Quant à la directrice générale de l’ONS, Koné Mariame-Yoda, elle a affiché sa satisfaction  au terme de ce match-test. « Le test s’est bien déroulé. Les techniciens étaient présents, ils vont se retrouver après pour faire le point », a-t-elle déclaré. Le score du match, 3-0 en faveur du FC San Pedro, lui, ne sera qu’anecdotique.

En dehors du stade, il y a aussi la cité olympique à construire. Le mercredi 19 août dernier, l’étude préliminaire pour sa réalisation a été présentée, lors d’une vidéo-conférence entre le ministère des Sports, le Bureau national des études techniques et du développement (BNETD) et le partenaire marocain Jesa et sera mise à profit pour son rayonnement afin de faire l’environnement du stade une belle cité olympique.

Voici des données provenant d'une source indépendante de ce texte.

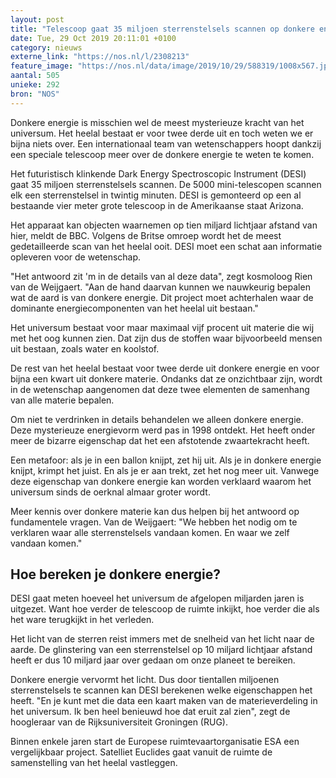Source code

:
 ```yaml
---
layout: post
title: "Telescoop gaat 35 miljoen sterrenstelsels scannen op donkere energie"
date: Tue, 29 Oct 2019 20:11:01 +0100
category: nieuws
externe_link: "https://nos.nl/l/2308213"
feature_image: "https://nos.nl/data/image/2019/10/29/588319/1008x567.jpg"
aantal: 505
unieke: 292
bron: "NOS"
---
```


<p>Donkere energie is misschien wel de meest mysterieuze kracht van het universum. Het heelal bestaat er voor twee derde uit en toch weten we er bijna niets over. Een internationaal team van wetenschappers hoopt dankzij een speciale telescoop meer over de donkere energie te weten te komen.</p>
<p>Het futuristisch klinkende Dark Energy Spectroscopic Instrument (DESI) gaat 35 miljoen sterrenstelsels scannen. De 5000 mini-telescopen scannen elk een sterrenstelsel in twintig minuten. DESI is gemonteerd op een al bestaande vier meter grote telescoop in de Amerikaanse staat Arizona.</p>
<p>Het apparaat kan objecten waarnemen op tien miljard lichtjaar afstand van hier, meldt de BBC. Volgens de Britse omroep wordt het de meest gedetailleerde scan van het heelal ooit. DESI moet een schat aan informatie opleveren voor de wetenschap.</p>
<p>"Het antwoord zit 'm in de details van al deze data", zegt kosmoloog Rien van de Weijgaert. "Aan de hand daarvan kunnen we nauwkeurig bepalen wat de aard is van donkere energie. Dit project moet achterhalen waar de dominante energiecomponenten van het heelal uit bestaan."</p>
<p>Het universum bestaat voor maar maximaal vijf procent uit materie die wij met het oog kunnen zien. Dat zijn dus de stoffen waar bijvoorbeeld mensen uit bestaan, zoals water en koolstof.</p>
<p>De rest van het heelal bestaat voor twee derde uit donkere energie en voor bijna een kwart uit donkere materie. Ondanks dat ze onzichtbaar zijn, wordt in de wetenschap aangenomen dat deze twee elementen de samenhang van alle materie bepalen.</p>
<p>Om niet te verdrinken in details behandelen we alleen donkere energie. Deze mysterieuze energievorm werd pas in 1998 ontdekt. Het heeft onder meer de bizarre eigenschap dat het een afstotende zwaartekracht heeft.</p>
<p>Een metafoor: als je in een ballon knijpt, zet hij uit. Als je in donkere energie knijpt, krimpt het juist. En als je er aan trekt, zet het nog meer uit. Vanwege deze eigenschap van donkere energie kan worden verklaard waarom het universum sinds de oerknal almaar groter wordt.</p>
<p>Meer kennis over donkere materie kan dus helpen bij het antwoord op fundamentele vragen. Van de Weijgaert: "We hebben het nodig om te verklaren waar alle sterrenstelsels vandaan komen. En waar we zelf vandaan komen."</p>
<h2>Hoe bereken je donkere energie?</h2>
<p>DESI gaat meten hoeveel het universum de afgelopen miljarden jaren is uitgezet. Want hoe verder de telescoop de ruimte inkijkt, hoe verder die als het ware terugkijkt in het verleden.</p>
<p>Het licht van de sterren reist immers met de snelheid van het licht naar de aarde. De glinstering van een sterrenstelsel op 10 miljard lichtjaar afstand heeft er dus 10 miljard jaar over gedaan om onze planeet te bereiken.</p>
<p>Donkere energie vervormt het licht. Dus door tientallen miljoenen sterrenstelsels te scannen kan DESI berekenen welke eigenschappen het heeft. "En je kunt met die data een kaart maken van de materieverdeling in het universum. Ik ben heel benieuwd hoe dat eruit zal zien", zegt de hoogleraar van de Rijksuniversiteit Groningen (RUG).</p>
<p>Binnen enkele jaren start de Europese ruimtevaartorganisatie ESA een vergelijkbaar project. Satelliet Euclides gaat vanuit de ruimte de samenstelling van het heelal vastleggen.</p>
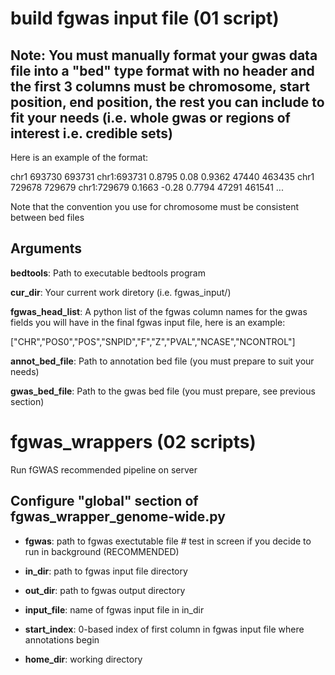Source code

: # build fgwas input file (01 script) 

## **Note:** You must manually format your gwas data file into a "bed" type format with no header and the first 3 columns must be chromosome, start position, end position, the rest you can include to fit your needs (i.e. whole gwas or regions of interest i.e. credible sets) 

Here is an example of the format:

chr1	693730	693731	chr1:693731	0.8795	0.08	0.9362	47440	463435
chr1	729678	729679	chr1:729679	0.1663	-0.28	0.7794	47291	461541
...

Note that the convention you use for chromosome must be consistent between bed files 

## Arguments 

**bedtools**:  Path to executable bedtools program 

**cur_dir**: Your current work diretory (i.e. fgwas_input/) 

**fgwas_head_list**: A python list of the fgwas column names for the gwas fields you will have in the final fgwas input file, here is an example: 

["CHR","POS0","POS","SNPID","F","Z","PVAL","NCASE","NCONTROL"]


**annot_bed_file**: Path to annotation bed file (you must prepare to suit your needs) 

**gwas_bed_file**: Path to the gwas bed file (you must prepare, see previous section) 



# fgwas_wrappers (02 scripts) 
Run fGWAS recommended pipeline on server

## Configure "global" section of fgwas_wrapper_genome-wide.py 

* **fgwas**: path to fgwas exectutable file # test in screen if you decide to run in background (RECOMMENDED)

* **in_dir**: path to fgwas input file directory 

* **out_dir**: path to fgwas output directory 

* **input_file**: name of fgwas input file in in_dir 

* **start_index**: 0-based index of first column in fgwas input file where annotations begin

* **home_dir**: working directory 


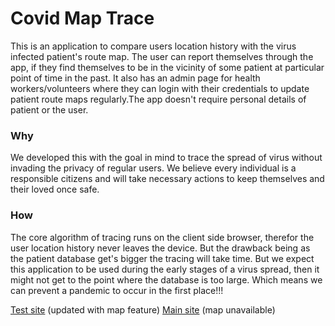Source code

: # Covid Map Trace

This is an application to compare users location history with the virus infected patient's route map. The user can report themselves through the app, if they find themselves to be in the vicinity of some patient at particular point of time in the past.
It also has an admin page for health workers/volunteers where they can login with their credentials to update patient route maps regularly.The app doesn't require personal details of patient or the user.

### Why 
We developed this with the goal in mind to trace the spread of virus without invading the privacy of regular users. We believe every individual is a responsible citizens and will take necessary actions to keep themselves and their loved once safe.

### How
The core algorithm of tracing runs on the client side browser, therefor the user location history never leaves the device. But the drawback being as the patient database get's bigger the tracing will take time. But we expect this application to be used during the early stages of a
virus spread, then it might not get to the point where the database is too large. Which means we can prevent a pandemic to occur in the first place!!!

[Test site](https://covid-map-trace-test.web.app/home)  (updated with map feature)
[Main site](https://covid-map-trace.web.app/home) (map unavailable)
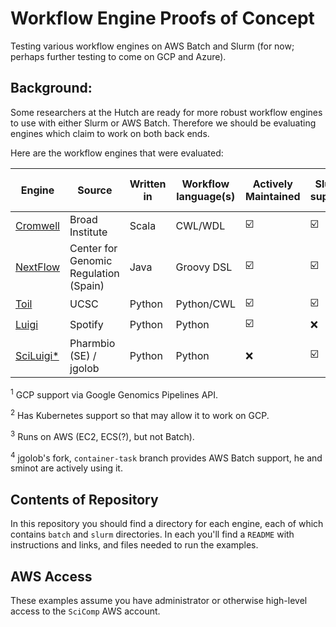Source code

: # Workflow Engine Proofs of Concept

Testing various workflow engines on AWS Batch and Slurm (for now;
perhaps further testing to come on GCP and Azure).

## Background:

Some researchers at the Hutch are ready for more robust workflow engines 
to use with either Slurm or AWS Batch. Therefore we should be evaluating
engines which claim to work on both back ends. 

Here are the workflow engines that were evaluated:


|  Engine    | Source |  Written in | Workflow language(s) | Actively Maintained | Slurm support | AWS Batch Support | GCP Support | Azure Support | Notes                                                                   | 
|-----------|------|------|----------------------|---------------------|---------------|-------------------|-------------|---------------|-------------------------------------------------------------------------| 
| [Cromwell](https://github.com/broadinstitute/cromwell) | Broad Institute | Scala      | CWL/WDL              | ☑️                | ☑️          | ☑️              | ☑️        | ❌         | <sup>1</sup> | 
| [NextFlow](https://nextflow.io) | Center for Genomic Regulation (Spain) | Java       | Groovy DSL           | ☑️                | ☑️          | ☑️              | ❌       | ❌         | <sup>2</sup>              | 
| [Toil](https://github.com/DataBiosphere/toil)  | UCSC    | Python     | Python/CWL           | ☑️                | ☑️          | ❌             | ☑️        | ☑️          | <sup>3</sup>                                | 
| [Luigi](https://github.com/spotify/luigi)   | Spotify  | Python     | Python               | ☑️                | ❌         | ☑️              | ☑️        | ❌         |                                                                         | 
| [SciLuigi*](https://github.com/jgolob/sciluigi/tree/containertask) | Pharmbio (SE) / jgolob | Python     | Python               | ❌               | ☑️          | ☑️              | via luigi?  | ❌         | <sup>4</sup>     | 


<sup>1</sup> GCP support via Google Genomics Pipelines API.</p>
<p><sup>2</sup> Has Kubernetes support so that may allow it to work on GCP.

<sup>3</sup> Runs on AWS (EC2, ECS(?), but not Batch).

<sup>4</sup> jgolob's fork, `container-task` branch provides AWS Batch support, he and sminot are actively using it.

## Contents of Repository

In this repository you should find a directory for each engine, 
each of which contains `batch` and `slurm` directories. In each you'll find a `README` with instructions and links, and files needed to run the examples.

## AWS Access

These examples assume you have administrator or otherwise high-level access
to the `SciComp` AWS account.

Cette cité comprendra plusieurs bâtiments en hauteur, une piscine olympique, un autre terrain de football-rugby avec un vélodrome, un hôtel 4 étoiles, un centre d’entraînement, un hôpital des sportifs, un centre de recherche en médecine du sport, des centres commerciaux (hypermarchés), un auditorium de 5000 places, des bâtiments pour les services administratifs, un héliport et un musée sportif.

Qu’en est-il des stades de Bouaké, Yamoussoukro, San Pedro et Korhogo ?

Au Stade de la paix de Bouaké en rénovation, les travaux se poursuivent et sont achevés à 56%. Les quatre terrains d’entraînements sont construits à 38%. La cité CAN n’est pas en reste. Le chantier avance bien. On annonce 58% du travail accompli. A Yamoussoukro, au 27 août dernier, le stade était à 61%  de son taux de réalisation. Les travaux des quatre terrains d’entraînements (au Lycée scientifique, INPHB centre, INPHB Sud et le terrain de l’hôtel Parlementaire délocalisé sur le site du stade de Yamoussoukro) sont avancés à 65%

À San Pedro aussi, les chantiers progressent. Les travaux du stade de 20.000 places en construction, la cité CAN et les quatre terrains d’entraînements (2 stades Auguste Denise, Lycée Municipal et le lycée professionnel) progressent.  Concernant le stade, le coulage de gradins et le premier palier de la loge VIP ont été entamés depuis des semaines. Pour ce qui est de la cité CAN, les gros œuvres sont terminés depuis. A Korhogo aussi, on avance bien. Les différents chantiers ont démarré depuis et se poursuivent.

Comme on le voit, malgré la COVID-19, les chantiers des infrastructures sportives pour la CAN 2023 ne connaissent pas de pause. La Côte d’Ivoire est décidée à respecter les délais fixés par la Confédération africaine de football (CAF).